Welche Bereiche umfassen sie?

Das sind verschiedene Bereiche, doch am meisten entwickeln sich landwirtschaftliche Kooperativen. Insbesondere Kooperativen, die sich auf das Nutzungsrecht für große produktive öffentliche Flächen stützen und auf die Kollektivierung der Arbeit, stechen hervor. Darüber hinaus sind landwirtschaftliche Kooperativen zu nennen, die sich auf die Wassernutzung stützen. Daneben entwickeln sich vermehrt Viehzuchtkooperativen. Es gibt jedoch auch welche in den Bereichen Industrie und Handel. Im industriellen Bereich entwickeln sie sich hauptsächlich in der Form kleinerer und mittlerer Unternehmen und Werkstätten. Die Form der Kooperativen, auf die wir uns in der kommenden Zeit am meisten konzentrieren werden, sind bedürfnisorientierte Kooperativen und solche, die sich auf bestimmte Berufe und Produktionsbereiche fokussieren. Frauenkooperativen sind hierbei die bedeutendsten in allen Produktionsbereichen.

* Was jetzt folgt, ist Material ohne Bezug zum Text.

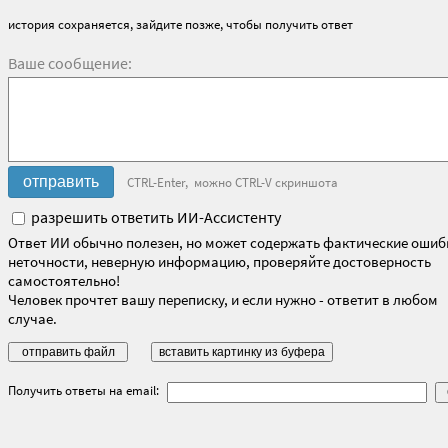
история сохраняется, зайдите позже, чтобы получить ответ
Ваше сообщение:
CTRL-Enter, можно CTRL-V скриншота
разрешить ответить ИИ-Ассистенту
Ответ ИИ обычно полезен, но может содержать фактические ошиб
неточности, неверную информацию, проверяйте достоверность
самостоятельно!
Человек прочтет вашу переписку, и если нужно - ответит в любом
случае.
Получить ответы на email:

Kann nach eurer Einschätzung eine Kooperativwirtschaft die Bedürfnisse der Bevölkerung befriedigen?

Auch wenn eine Kooperativwirtschaft unter den gegenwärtigen Bedingungen nicht auf alle wirtschaftlichen Bedürfnisse der Gesellschaft eingehen kann, dann aber doch auf die meisten. Insbesondere im Kontext der Kriegswirtschaft und des bereits erwähnten Embargos und Krieges kann diese Wirtschaftsmethode auf lokaler Ebene genügend leisten. Doch zu behaupten, dass Kooperativen auf alle wirtschaftlichen Bedürfnisse der Gesellschaft eine Antwort darstellten, würde sie überfrachten. Kooperativwirtschaft bedeutet zuerst, dass sich die Gesellschaft aus der früheren wirtschaftlichen, kolonialistischen Ausbeutung durch das Regime befreit und einen ausreichenden, wenn nicht sogar relativ besseren Reichtum erwirtschaftet. Sie gewährleistet ein Zusammentreffen der gesellschaftlichen Arbeit mit den reichhaltigen wirtschaftlichen Möglichkeiten und schafft eine produktive Gesellschaft. Die unqualifizierte menschliche Arbeit wird durch diese Methode zu einer qualifizierten. Sie leistet einen Beitrag dazu, die Arbeit und das Bewusstsein zu kollektivieren und die politische und soziale Einheit zu gewährleisten. Der durch den Rückzug des Regimes entstandene Reichtum wird – statt sich in bestimmten Händen anzuhäufen – in der gesellschaftlichen Basis verbreitet, und auf diese Weise wird eine demokratischere Wirtschaftsstruktur geschaffen.